И Каллум, и Гэвин воззрились на старого конюха с немалым удивлением. Никогда прежде не слышали они от этого сурового, ворчливого человека таких любезных речей и такой мягкости в голосе.
Имон же, ничуть не смутившись, ответил им прямым и спокойным взглядом.
– Я… я останусь одна? – пробормотала Элинор, крепко вцепившись в рукав сына.
– Я разбужу Элис, – сказал Гэвин.
– Не надо. – Элинор сглотнула и, словно вспомнив о своем былом достоинстве, улыбнулась царственной улыбкой. – Иди, сынок. Я сама найду обратную дорогу. Здесь всего три двери, и все мне знакомо. Не заблужусь.
Гэвин поцеловал мать в лоб и бросился прочь из спальни. Верный Каллум следовал за ним по пятам. Уже в конце просторного холла с каменными стенами они вдруг поняли, что не слышат третьей пары шагов.
Всего на долю секунды Гэвин обернулся.
Имон стоял возле открытой двери и молча смотрел, как маркиза брела по коридору к дверям своей спальни.
Забежав в оружейную, Гэвин схватил свое ружье, а Каллуму бросил лук и колчан со стрелами. Оба повесили на пояс по кинжалу и топорику, делая все молча и быстро, с привычной сноровкой горцев.

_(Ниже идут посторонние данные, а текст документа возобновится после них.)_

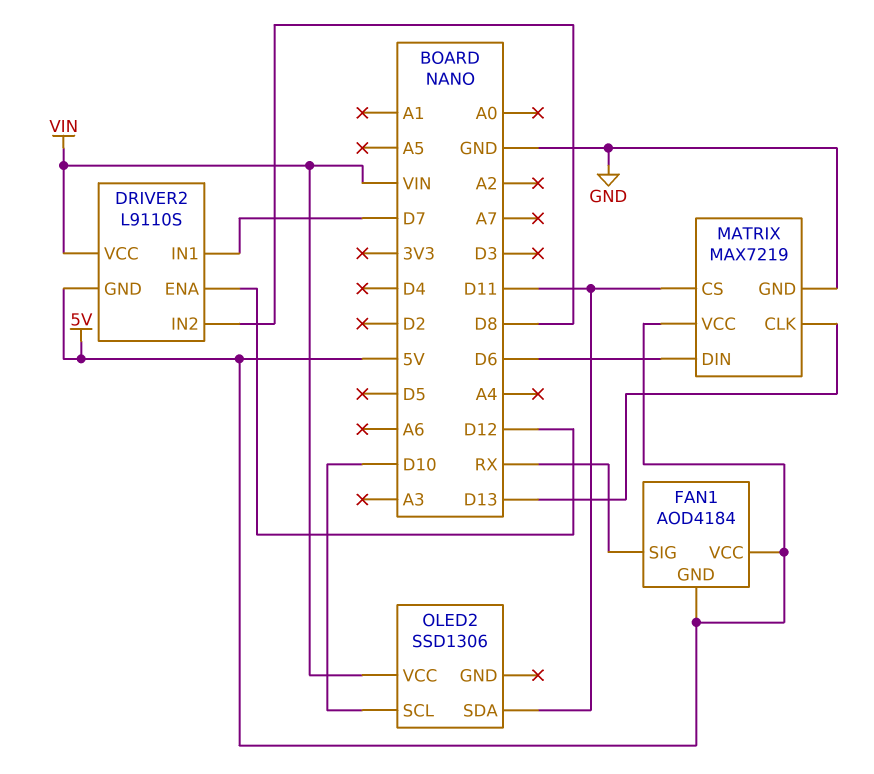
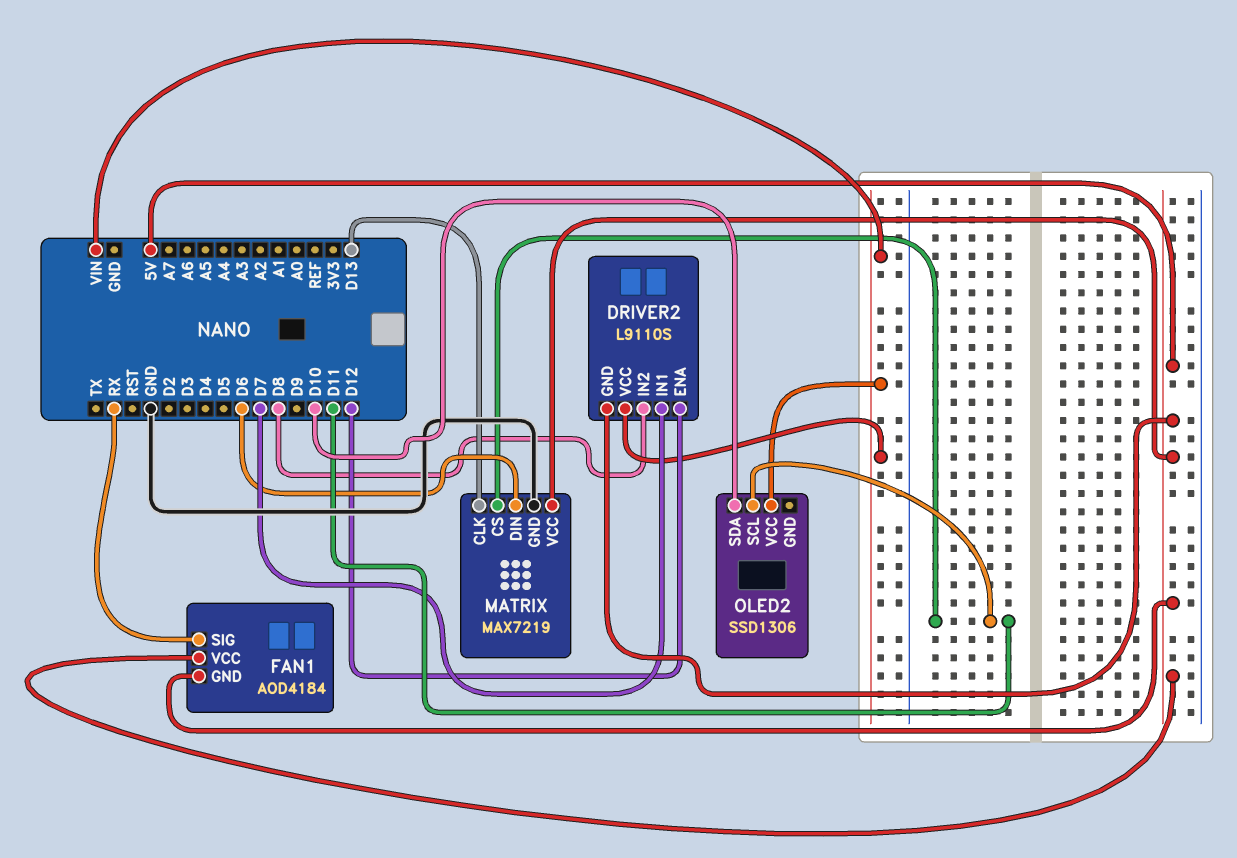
OLED2 pin SCL: D10 -> D11
OLED2 pin SDA: D11 -> D10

Вскоре копыта Деметрия застучали по булыжникам древнего Инверторнского моста, вздымающегося над ровом Маккри. А затем Гэвин повернул на север. Скакать сломя голову в безлунную ночь было опасно – и все же он пришпорил коня.
Каллум ненадолго вернулся за фонарем, а потом, пригнувшись к конской гриве, пустил своего жеребца в галоп по дороге – чернильной ленте, едва различимой среди непроглядной тьмы.